The ice cold water soothed him a
little, and at least made his feel like he could breathe again. He no longer felt like he was overheating,
although his chest and back and arms began to itch, and he had no doubt that
there was a large red rash spreading. He
pretended not to notice and once again, began to jog on the machine. This time, to distract himself, he turned on
the TV. There was an old high school
football game on, but that was the last thing he wanted to think about right
now. He flipped through the channels
casually, forgetting about the dying old man outside and his job and his home
and all of his problems that seemed so inescapable at that moment. Then he turned the channel one too many times
and he saw it. There it was: the exact giant from his dream. It was walking across the desert and resting
down beneath a tree, arms wide apart as it sat, exactly
like the coach’s dream. Angelo fell off
the back of his treadmill and went somersaulting backwards into the wall. A couple of people looked over at him, but he
jumped right back up and insisted that he was fine, refusing any help or
attention.
He looked back up at the TV and
there it was, eyeless, mouthless, featureless, pure white, gigantic, with huge
arms and legs, and smooth skin pulled over its sinew, like icing on a cake:
perfect, seamless, hairless. He gawked
and his mouth hung open, terrified like he was seeing the devil for the first
time, and for the first time believing in hell.
He turned the TV off and stared at the blue screen. He walked over to the locker room to get his
things, the words “you know that’s what you saw” repeating over and over furiously
in his head, like a recording of a madman repeating his insane mantra. And so “you know what you saw” became
Angelo’s mantra: his torturous mantra that could not be silenced nor reasoned
with. He gripped his gym bag with a
pearl white fist and refused to put on his winter coat.

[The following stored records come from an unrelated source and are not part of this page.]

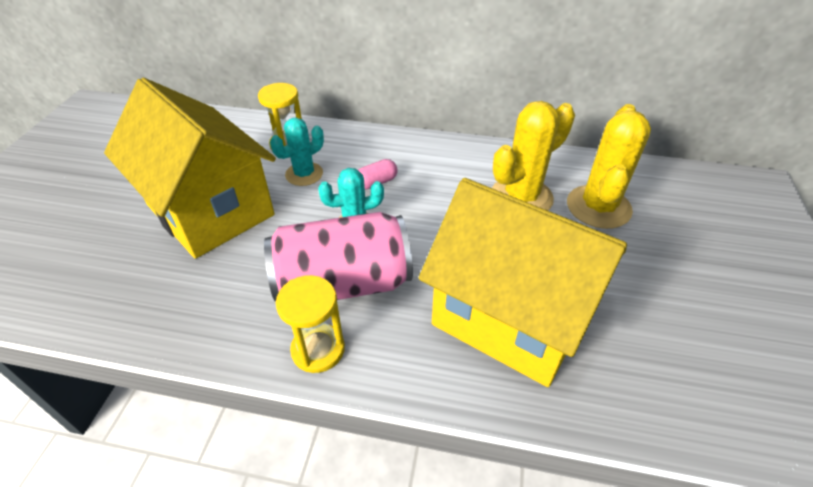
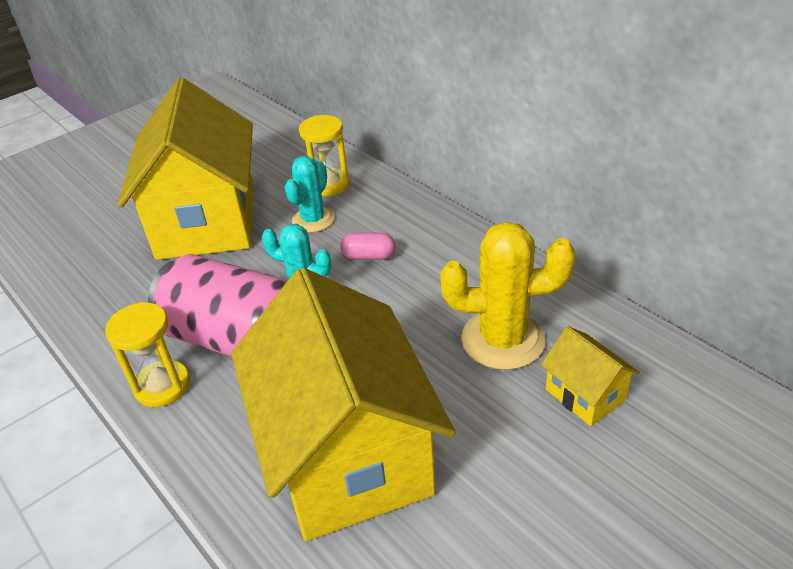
camera: 40 degrees right, 5 degrees down
turquoise cactus [270,118,324,186] -> turquoise cactus turned 60 degrees counterclockwise [284,156,335,233]
yellow cactus [567,104,651,229] -> yellow house [541,326,640,426]

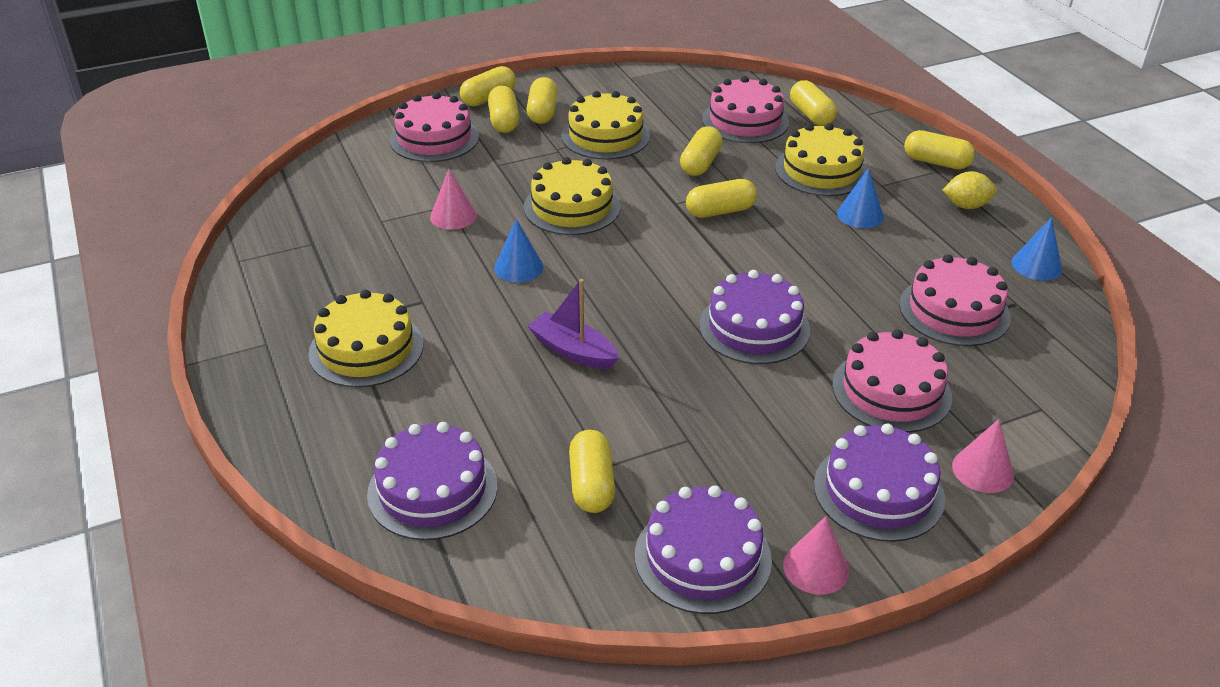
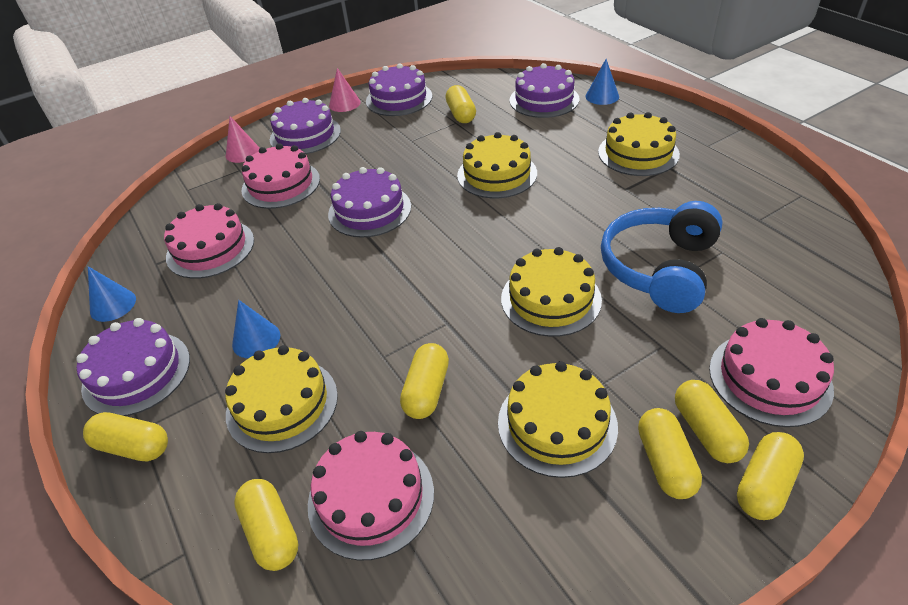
camera: 175 degrees right, 5 degrees up
pink cone [430,169,477,230] -> blue headphones [601,201,723,313]
blue cone [494,219,544,283] -> blue cone moved to [586,59,619,105]
purple boat [528,279,619,369] -> yellow cake [457,132,537,198]
yellow capsule [686,179,757,218] -> none
yellow lemon [943,171,997,209] -> purple cake [76,318,190,416]

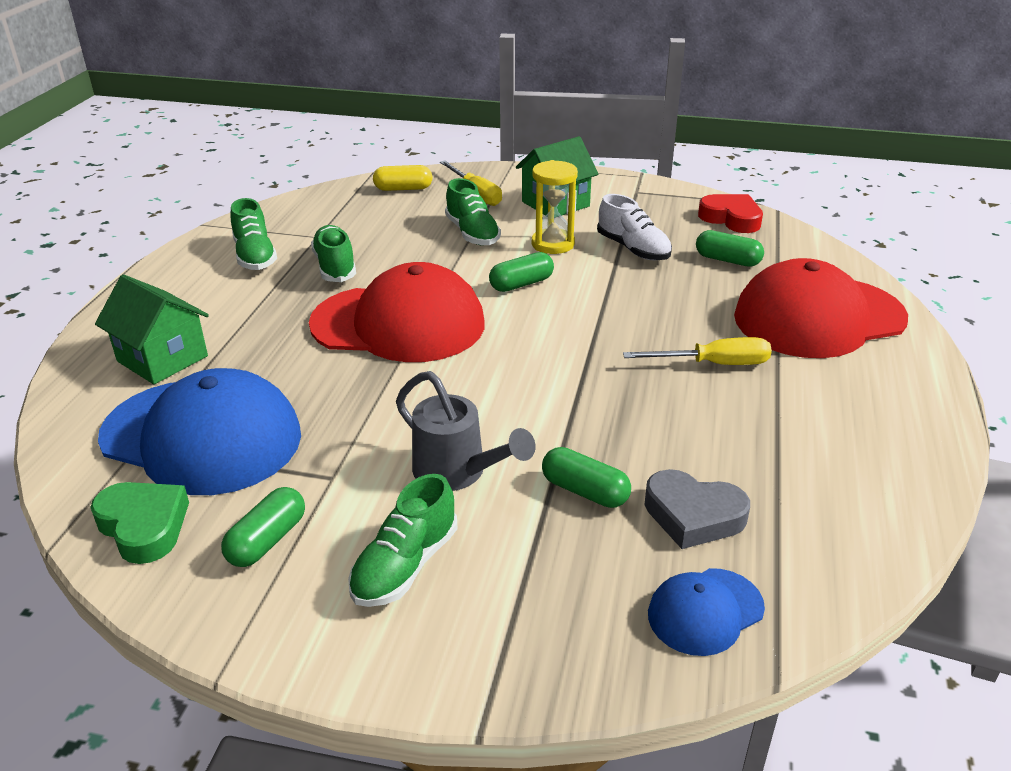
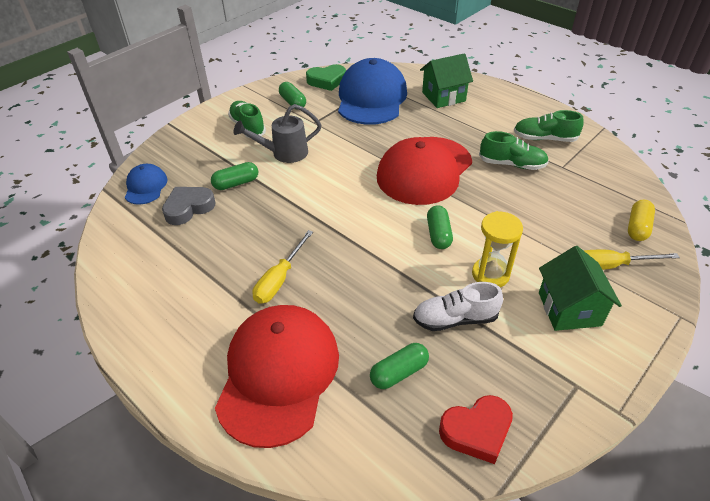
camera: 120 degrees right, 10 degrees up
blue cap [98,368,301,495] -> blue cap turned 135 degrees clockwise [338,58,407,125]
green shoe [445,178,501,246] -> none

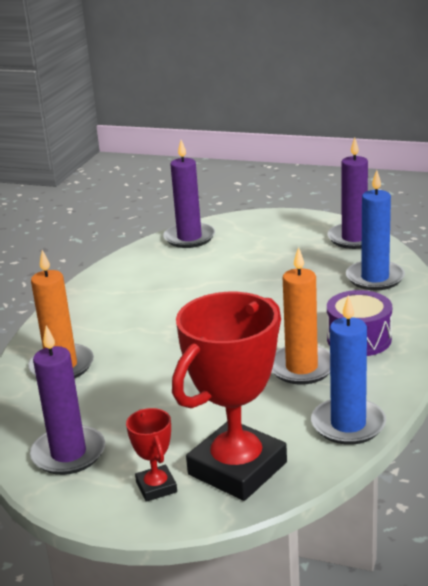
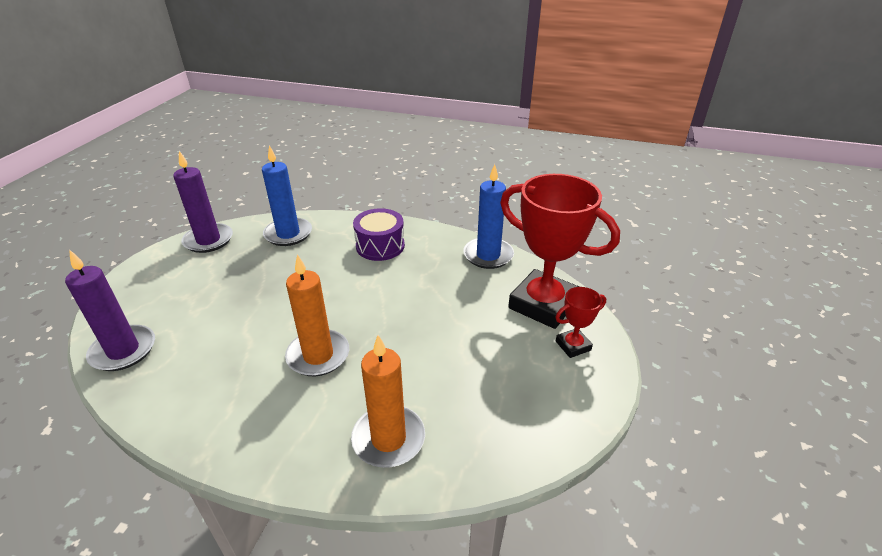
camera: 95 degrees left, 10 degrees up
purple candle [30,325,105,475] -> none
orange candle [272,247,330,385] -> orange candle moved to [285,254,349,377]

As he walked down the stairs, he
attempted to appear calm and normal.
Ignoring the voice echoing through his mind. The glass door opened and then he saw the mob
of people, an ambulance, and an old man in a gurney being lifted into the
deathtrap. Angelo roared at the top of
his lungs, up at the sky, with his head thrown back and his arms out, fists
clenched, palms up, elbows bent, like a man who was starting a brawl with
heaven. He ran as fast as he could to
his car, somehow never losing his footing.
The doors were unlocked and he jumped in and sped away, “you know what
you saw…you know what you saw…you know what you saw…you know what you saw…you
know what you saw…you know what you saw…”
A tantalizing excerpt. I particularly like the phrasing in this segment: "his head thrown back and his arms out, fists clenched, palms up, elbows bent, like a man who was starting a brawl with heaven." What great diction: "brawl with heaven." Nice.